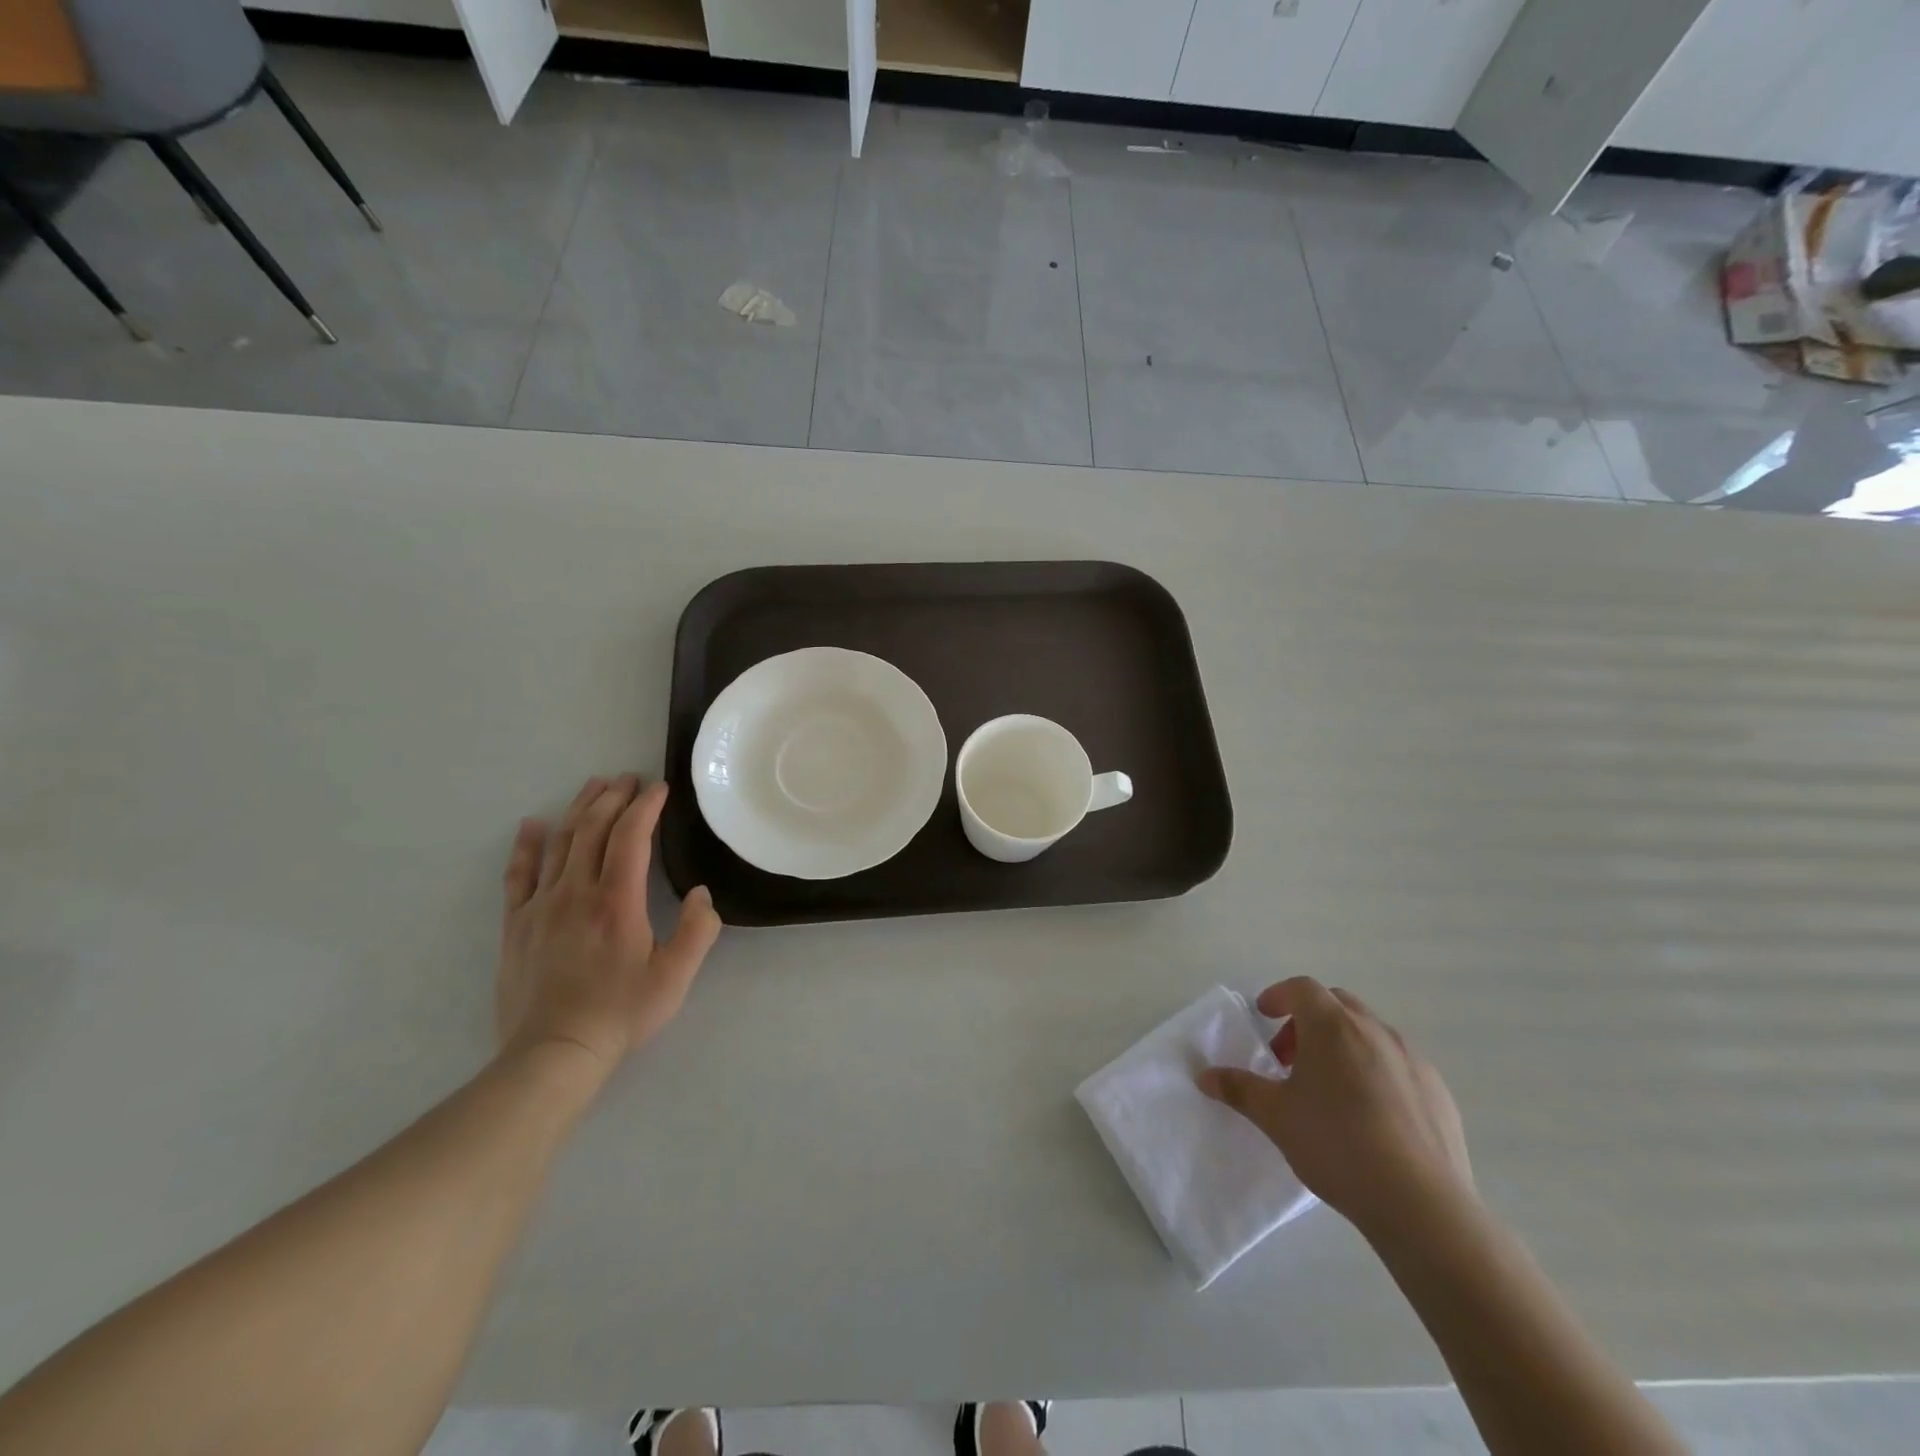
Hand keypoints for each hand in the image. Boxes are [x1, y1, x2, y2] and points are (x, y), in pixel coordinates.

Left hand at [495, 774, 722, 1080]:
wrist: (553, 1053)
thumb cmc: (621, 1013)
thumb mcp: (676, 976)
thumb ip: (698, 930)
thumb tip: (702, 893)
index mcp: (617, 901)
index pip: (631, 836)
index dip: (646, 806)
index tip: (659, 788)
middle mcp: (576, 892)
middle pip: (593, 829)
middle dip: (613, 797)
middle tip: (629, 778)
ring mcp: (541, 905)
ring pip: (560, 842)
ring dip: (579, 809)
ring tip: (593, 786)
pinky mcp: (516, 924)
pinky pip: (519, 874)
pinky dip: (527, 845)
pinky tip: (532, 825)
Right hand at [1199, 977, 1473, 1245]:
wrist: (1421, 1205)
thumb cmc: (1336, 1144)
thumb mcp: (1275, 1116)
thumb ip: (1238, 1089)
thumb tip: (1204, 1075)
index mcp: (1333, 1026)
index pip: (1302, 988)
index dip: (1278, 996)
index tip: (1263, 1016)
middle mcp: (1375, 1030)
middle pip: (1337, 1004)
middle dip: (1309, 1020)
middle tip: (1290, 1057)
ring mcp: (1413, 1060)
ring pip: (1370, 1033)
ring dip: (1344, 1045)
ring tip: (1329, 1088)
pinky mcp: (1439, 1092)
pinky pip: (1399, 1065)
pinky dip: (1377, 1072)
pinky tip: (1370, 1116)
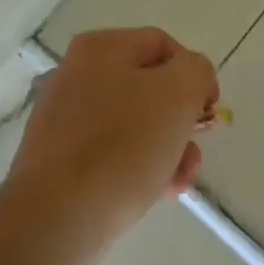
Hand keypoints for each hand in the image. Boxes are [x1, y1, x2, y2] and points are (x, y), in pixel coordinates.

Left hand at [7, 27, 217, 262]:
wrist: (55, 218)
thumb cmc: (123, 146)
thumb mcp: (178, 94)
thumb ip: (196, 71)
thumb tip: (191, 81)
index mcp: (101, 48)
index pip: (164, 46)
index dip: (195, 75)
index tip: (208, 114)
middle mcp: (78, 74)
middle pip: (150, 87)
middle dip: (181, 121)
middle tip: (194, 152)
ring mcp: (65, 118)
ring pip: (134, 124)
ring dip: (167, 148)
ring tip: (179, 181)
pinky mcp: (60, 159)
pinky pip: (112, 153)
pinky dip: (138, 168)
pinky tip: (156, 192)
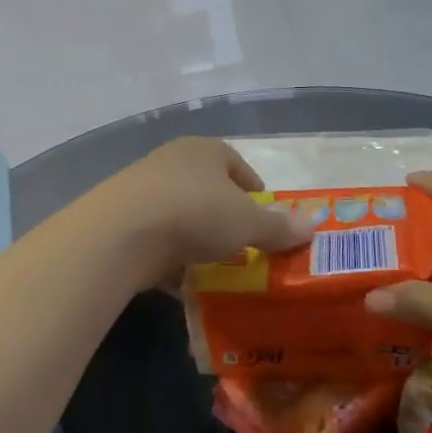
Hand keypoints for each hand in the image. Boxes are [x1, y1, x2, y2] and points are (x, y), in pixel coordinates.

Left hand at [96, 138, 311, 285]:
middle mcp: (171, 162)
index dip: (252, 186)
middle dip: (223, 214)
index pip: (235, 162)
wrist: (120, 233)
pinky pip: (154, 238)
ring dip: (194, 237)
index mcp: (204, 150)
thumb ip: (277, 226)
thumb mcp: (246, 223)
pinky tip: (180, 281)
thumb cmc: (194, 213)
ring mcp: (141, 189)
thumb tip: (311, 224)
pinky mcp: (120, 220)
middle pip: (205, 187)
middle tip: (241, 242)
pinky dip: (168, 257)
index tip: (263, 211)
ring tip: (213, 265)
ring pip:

§ Exercise description
For the listing above, give the number of lines that contain the string "Left" and nothing else.

§ Response
3